■ **Text under study**:

Besides the straightforward search for a single solution that you saw in the preceding section, it is also possible to implement a multiphase search in Parallel Solver, where each phase searches differently. To enable you to implement a multiphase search, Parallel Solver offers classes of such multithread objects as mutexes in IloFastMutex, semaphores in IloSemaphore, conditions in IloCondition, and barriers in IloBarrier so that your application can synchronize work more precisely among its workers.

The following example shows you how to use those multithread objects to implement multiphase search in your parallel application.

The complete program follows. You can also view it online in the file YourSolverHome/examples/src/whouse_mt2.cpp.

#if defined(ILCUSEMT) || defined(ILOUSEMT)
 
# include <ilsolver/ilopsolver.h>
ILOSTLBEGIN
 
void readCosts(const char*   name,
               IloInt&       buildingCost,
               IloIntArray2& costs,
               IloInt&       nbClients,
               IloInt&       nbWhouses) {
  ifstream in(name);
  in >> buildingCost >> costs;
  nbClients = costs.getSize();
  if ( nbClients ) nbWhouses = costs[0].getSize();
  else             nbWhouses = 0;
}
 
int
main(int argc, char** argv)

■ **Dataset entries**:
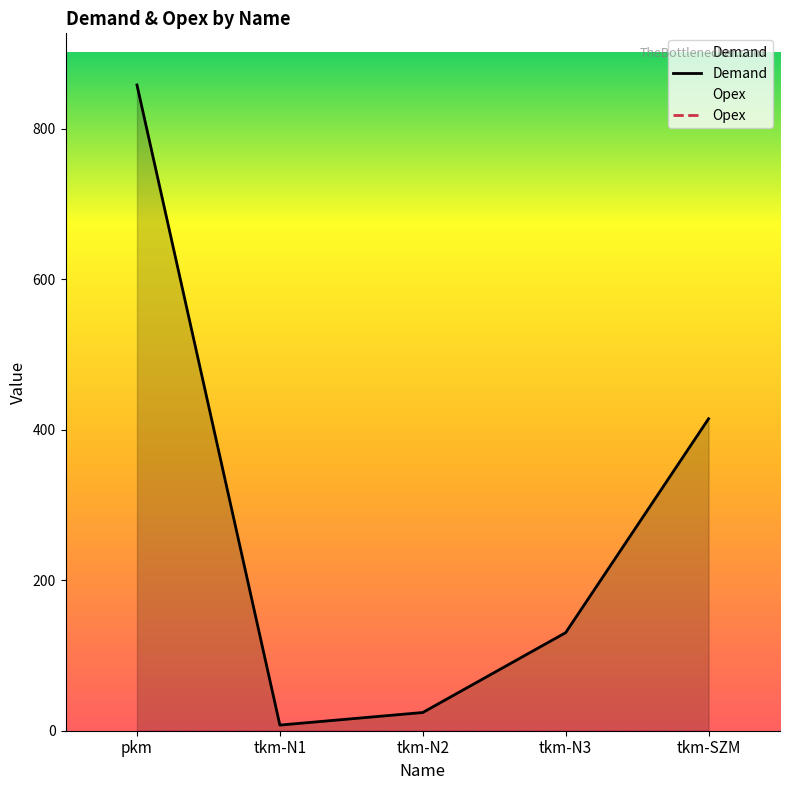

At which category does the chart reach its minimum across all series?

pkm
--
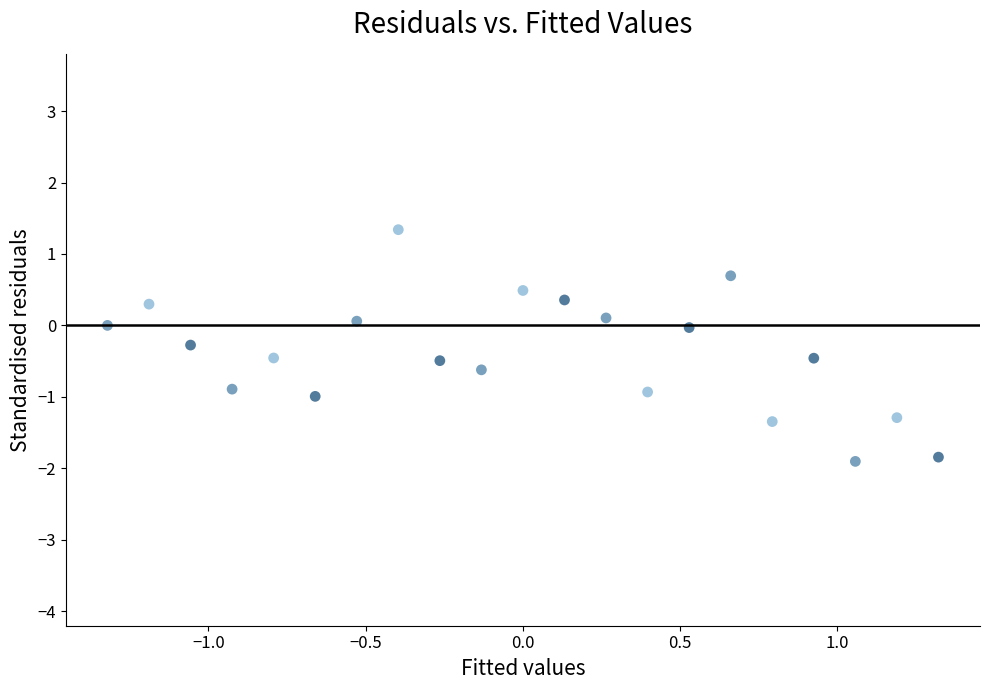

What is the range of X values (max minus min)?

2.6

■ **Task set**:
a) In the Parallel Solver text, rewrite the stretch from "Besides the straightforward" through "the file YourSolverHome/examples/src/whouse_mt2.cpp.", substituting "staged search" for "multiphase search".
b) Summarize the Parallel Solver text in two sentences.

■ **Answers to the tasks**:
a)
Besides the straightforward search for a single solution that you saw in the preceding section, it is also possible to implement a staged search in Parallel Solver, where each phase searches differently. To enable you to implement a staged search, Parallel Solver offers classes of such multithread objects as mutexes in IloFastMutex, semaphores in IloSemaphore, conditions in IloCondition, and barriers in IloBarrier so that your application can synchronize work more precisely among its workers.

The following example shows you how to use those multithread objects to implement staged search in your parallel application.

The complete program follows. You can also view it online in the file YourSolverHome/examples/src/whouse_mt2.cpp.

b) Besides a straightforward search for a single solution, Parallel Solver supports a multiphase search in which each phase searches differently. For this it offers classes of multithread objects, namely mutexes in IloFastMutex, semaphores in IloSemaphore, conditions in IloCondition, and barriers in IloBarrier, so that an application can synchronize work more precisely among its workers, and an example program in whouse_mt2.cpp shows how to use them.